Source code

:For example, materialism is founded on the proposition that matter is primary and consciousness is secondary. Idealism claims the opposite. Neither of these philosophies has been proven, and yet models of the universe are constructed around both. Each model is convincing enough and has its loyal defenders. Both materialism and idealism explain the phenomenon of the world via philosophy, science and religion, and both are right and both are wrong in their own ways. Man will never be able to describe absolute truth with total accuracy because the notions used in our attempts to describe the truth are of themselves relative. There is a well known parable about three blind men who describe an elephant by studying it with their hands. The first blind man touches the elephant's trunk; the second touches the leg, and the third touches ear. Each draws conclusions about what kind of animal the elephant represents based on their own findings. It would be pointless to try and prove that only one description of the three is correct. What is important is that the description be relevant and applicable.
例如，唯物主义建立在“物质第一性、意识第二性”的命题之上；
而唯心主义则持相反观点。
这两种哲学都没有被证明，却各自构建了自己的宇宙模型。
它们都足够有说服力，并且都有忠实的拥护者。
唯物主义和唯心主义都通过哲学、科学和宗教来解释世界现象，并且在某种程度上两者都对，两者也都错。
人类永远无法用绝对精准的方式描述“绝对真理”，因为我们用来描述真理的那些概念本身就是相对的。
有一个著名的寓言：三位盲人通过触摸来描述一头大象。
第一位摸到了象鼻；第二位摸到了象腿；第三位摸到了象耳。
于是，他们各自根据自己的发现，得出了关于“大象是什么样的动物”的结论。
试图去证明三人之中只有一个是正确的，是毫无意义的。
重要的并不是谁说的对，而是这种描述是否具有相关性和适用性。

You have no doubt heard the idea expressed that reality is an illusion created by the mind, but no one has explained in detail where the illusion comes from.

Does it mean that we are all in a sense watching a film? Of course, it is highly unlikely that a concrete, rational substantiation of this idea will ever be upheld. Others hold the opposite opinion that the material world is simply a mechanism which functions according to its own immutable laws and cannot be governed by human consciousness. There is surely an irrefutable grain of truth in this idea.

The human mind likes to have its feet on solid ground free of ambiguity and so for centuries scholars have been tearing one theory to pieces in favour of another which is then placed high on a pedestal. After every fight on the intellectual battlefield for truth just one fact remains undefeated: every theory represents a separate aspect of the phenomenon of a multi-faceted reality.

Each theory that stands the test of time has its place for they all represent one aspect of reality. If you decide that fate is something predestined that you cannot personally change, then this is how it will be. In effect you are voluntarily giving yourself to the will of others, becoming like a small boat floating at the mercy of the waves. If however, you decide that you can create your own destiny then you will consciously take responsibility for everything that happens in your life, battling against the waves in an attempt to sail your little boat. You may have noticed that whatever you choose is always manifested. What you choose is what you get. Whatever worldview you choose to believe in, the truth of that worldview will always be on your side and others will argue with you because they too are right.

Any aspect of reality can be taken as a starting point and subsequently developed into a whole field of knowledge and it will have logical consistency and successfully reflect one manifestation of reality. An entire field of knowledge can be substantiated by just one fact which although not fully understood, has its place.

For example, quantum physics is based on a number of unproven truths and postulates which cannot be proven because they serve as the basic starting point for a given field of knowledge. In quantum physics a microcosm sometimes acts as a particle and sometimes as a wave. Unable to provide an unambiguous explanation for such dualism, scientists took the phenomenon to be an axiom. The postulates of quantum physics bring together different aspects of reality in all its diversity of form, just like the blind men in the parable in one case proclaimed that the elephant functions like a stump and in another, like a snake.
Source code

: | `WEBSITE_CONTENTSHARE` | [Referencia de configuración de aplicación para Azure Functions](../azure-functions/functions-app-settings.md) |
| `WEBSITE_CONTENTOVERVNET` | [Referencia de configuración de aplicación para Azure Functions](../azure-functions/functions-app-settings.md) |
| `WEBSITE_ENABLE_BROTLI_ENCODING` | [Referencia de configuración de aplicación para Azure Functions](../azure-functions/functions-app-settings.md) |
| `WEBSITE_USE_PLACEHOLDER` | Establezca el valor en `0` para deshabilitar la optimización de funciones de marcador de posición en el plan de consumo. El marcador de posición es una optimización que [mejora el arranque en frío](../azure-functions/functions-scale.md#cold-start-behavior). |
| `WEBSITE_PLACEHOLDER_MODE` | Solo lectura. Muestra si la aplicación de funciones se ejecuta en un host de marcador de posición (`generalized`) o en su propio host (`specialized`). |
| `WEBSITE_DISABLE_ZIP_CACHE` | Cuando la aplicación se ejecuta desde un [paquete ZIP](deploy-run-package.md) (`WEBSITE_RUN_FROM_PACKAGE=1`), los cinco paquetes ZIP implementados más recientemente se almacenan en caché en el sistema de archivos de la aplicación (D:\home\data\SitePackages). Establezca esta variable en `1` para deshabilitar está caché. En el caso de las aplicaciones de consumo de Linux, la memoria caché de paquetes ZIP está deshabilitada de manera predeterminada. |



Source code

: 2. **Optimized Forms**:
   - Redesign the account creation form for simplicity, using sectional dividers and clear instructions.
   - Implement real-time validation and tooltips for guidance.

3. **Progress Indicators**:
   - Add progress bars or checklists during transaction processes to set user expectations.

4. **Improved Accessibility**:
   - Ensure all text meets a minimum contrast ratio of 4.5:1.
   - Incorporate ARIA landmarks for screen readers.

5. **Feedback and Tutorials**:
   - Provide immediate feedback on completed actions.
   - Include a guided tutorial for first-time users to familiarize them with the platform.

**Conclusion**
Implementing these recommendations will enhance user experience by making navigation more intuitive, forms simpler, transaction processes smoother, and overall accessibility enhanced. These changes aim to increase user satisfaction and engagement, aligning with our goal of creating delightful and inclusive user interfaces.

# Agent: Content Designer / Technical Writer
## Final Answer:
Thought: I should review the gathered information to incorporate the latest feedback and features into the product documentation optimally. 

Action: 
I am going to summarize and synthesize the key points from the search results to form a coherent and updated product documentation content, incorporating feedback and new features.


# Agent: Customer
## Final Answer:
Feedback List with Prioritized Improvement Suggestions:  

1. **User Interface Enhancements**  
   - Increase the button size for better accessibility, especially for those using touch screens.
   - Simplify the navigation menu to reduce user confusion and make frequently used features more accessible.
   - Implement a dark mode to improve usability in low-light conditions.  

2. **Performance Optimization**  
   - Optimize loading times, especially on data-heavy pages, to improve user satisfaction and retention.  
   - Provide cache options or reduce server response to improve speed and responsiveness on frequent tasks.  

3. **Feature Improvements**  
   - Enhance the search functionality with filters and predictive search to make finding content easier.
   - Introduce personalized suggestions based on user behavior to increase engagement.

▶ _What is being asked_
The full set of entries has to be duplicated precisely.

▶ _Answer for the task_
Source code

:For example, materialism is founded on the proposition that matter is primary and consciousness is secondary. Idealism claims the opposite. Neither of these philosophies has been proven, and yet models of the universe are constructed around both. Each model is convincing enough and has its loyal defenders. Both materialism and idealism explain the phenomenon of the world via philosophy, science and religion, and both are right and both are wrong in their own ways. Man will never be able to describe absolute truth with total accuracy because the notions used in our attempts to describe the truth are of themselves relative. There is a well known parable about three blind men who describe an elephant by studying it with their hands. The first blind man touches the elephant's trunk; the second touches the leg, and the third touches ear. Each draws conclusions about what kind of animal the elephant represents based on their own findings. It would be pointless to try and prove that only one description of the three is correct. What is important is that the description be relevant and applicable.
例如，唯物主义建立在“物质第一性、意识第二性”的命题之上；
而唯心主义则持相反观点。
这两种哲学都没有被证明，却各自构建了自己的宇宙模型。
它们都足够有说服力，并且都有忠实的拥护者。
唯物主义和唯心主义都通过哲学、科学和宗教来解释世界现象，并且在某种程度上两者都对，两者也都错。
人类永远无法用绝对精准的方式描述“绝对真理”，因为我们用来描述真理的那些概念本身就是相对的。
有一个著名的寓言：三位盲人通过触摸来描述一头大象。
第一位摸到了象鼻；第二位摸到了象腿；第三位摸到了象耳。
于是，他们各自根据自己的发现，得出了关于“大象是什么样的动物”的结论。
试图去证明三人之中只有一个是正确的，是毫无意义的。
重要的并不是谁说的对，而是这种描述是否具有相关性和适用性。

You have no doubt heard the idea expressed that reality is an illusion created by the mind, but no one has explained in detail where the illusion comes from.

Does it mean that we are all in a sense watching a film? Of course, it is highly unlikely that a concrete, rational substantiation of this idea will ever be upheld. Others hold the opposite opinion that the material world is simply a mechanism which functions according to its own immutable laws and cannot be governed by human consciousness. There is surely an irrefutable grain of truth in this idea.

The human mind likes to have its feet on solid ground free of ambiguity and so for centuries scholars have been tearing one theory to pieces in favour of another which is then placed high on a pedestal. After every fight on the intellectual battlefield for truth just one fact remains undefeated: every theory represents a separate aspect of the phenomenon of a multi-faceted reality.

Each theory that stands the test of time has its place for they all represent one aspect of reality. If you decide that fate is something predestined that you cannot personally change, then this is how it will be. In effect you are voluntarily giving yourself to the will of others, becoming like a small boat floating at the mercy of the waves. If however, you decide that you can create your own destiny then you will consciously take responsibility for everything that happens in your life, battling against the waves in an attempt to sail your little boat. You may have noticed that whatever you choose is always manifested. What you choose is what you get. Whatever worldview you choose to believe in, the truth of that worldview will always be on your side and others will argue with you because they too are right.

Any aspect of reality can be taken as a starting point and subsequently developed into a whole field of knowledge and it will have logical consistency and successfully reflect one manifestation of reality. An entire field of knowledge can be substantiated by just one fact which although not fully understood, has its place.

For example, quantum physics is based on a number of unproven truths and postulates which cannot be proven because they serve as the basic starting point for a given field of knowledge. In quantum physics a microcosm sometimes acts as a particle and sometimes as a wave. Unable to provide an unambiguous explanation for such dualism, scientists took the phenomenon to be an axiom. The postulates of quantum physics bring together different aspects of reality in all its diversity of form, just like the blind men in the parable in one case proclaimed that the elephant functions like a stump and in another, like a snake.
Source code

: | `WEBSITE_CONTENTSHARE` | [Referencia de configuración de aplicación para Azure Functions](../azure-functions/functions-app-settings.md) |
| `WEBSITE_CONTENTOVERVNET` | [Referencia de configuración de aplicación para Azure Functions](../azure-functions/functions-app-settings.md) |
| `WEBSITE_ENABLE_BROTLI_ENCODING` | [Referencia de configuración de aplicación para Azure Functions](../azure-functions/functions-app-settings.md) |
| `WEBSITE_USE_PLACEHOLDER` | Establezca el valor en `0` para deshabilitar la optimización de funciones de marcador de posición en el plan de consumo. El marcador de posición es una optimización que [mejora el arranque en frío](../azure-functions/functions-scale.md#cold-start-behavior). |
| `WEBSITE_PLACEHOLDER_MODE` | Solo lectura. Muestra si la aplicación de funciones se ejecuta en un host de marcador de posición (`generalized`) o en su propio host (`specialized`). |
| `WEBSITE_DISABLE_ZIP_CACHE` | Cuando la aplicación se ejecuta desde un [paquete ZIP](deploy-run-package.md) (`WEBSITE_RUN_FROM_PACKAGE=1`), los cinco paquetes ZIP implementados más recientemente se almacenan en caché en el sistema de archivos de la aplicación (D:\home\data\SitePackages). Establezca esta variable en `1` para deshabilitar está caché. En el caso de las aplicaciones de consumo de Linux, la memoria caché de paquetes ZIP está deshabilitada de manera predeterminada. |



Source code

: 2. **Optimized Forms**:
   - Redesign the account creation form for simplicity, using sectional dividers and clear instructions.
   - Implement real-time validation and tooltips for guidance.

3. **Progress Indicators**:
   - Add progress bars or checklists during transaction processes to set user expectations.

4. **Improved Accessibility**:
   - Ensure all text meets a minimum contrast ratio of 4.5:1.
   - Incorporate ARIA landmarks for screen readers.

5. **Feedback and Tutorials**:
   - Provide immediate feedback on completed actions.
   - Include a guided tutorial for first-time users to familiarize them with the platform.

**Conclusion**
Implementing these recommendations will enhance user experience by making navigation more intuitive, forms simpler, transaction processes smoother, and overall accessibility enhanced. These changes aim to increase user satisfaction and engagement, aligning with our goal of creating delightful and inclusive user interfaces.

# Agent: Content Designer / Technical Writer
## Final Answer:
Thought: I should review the gathered information to incorporate the latest feedback and features into the product documentation optimally. 

Action: 
I am going to summarize and synthesize the key points from the search results to form a coherent and updated product documentation content, incorporating feedback and new features.


# Agent: Customer
## Final Answer:
Feedback List with Prioritized Improvement Suggestions:  

1. **User Interface Enhancements**  
   - Increase the button size for better accessibility, especially for those using touch screens.
   - Simplify the navigation menu to reduce user confusion and make frequently used features more accessible.
   - Implement a dark mode to improve usability in low-light conditions.  

2. **Performance Optimization**  
   - Optimize loading times, especially on data-heavy pages, to improve user satisfaction and retention.  
   - Provide cache options or reduce server response to improve speed and responsiveness on frequent tasks.  

3. **Feature Improvements**  
   - Enhance the search functionality with filters and predictive search to make finding content easier.
   - Introduce personalized suggestions based on user behavior to increase engagement.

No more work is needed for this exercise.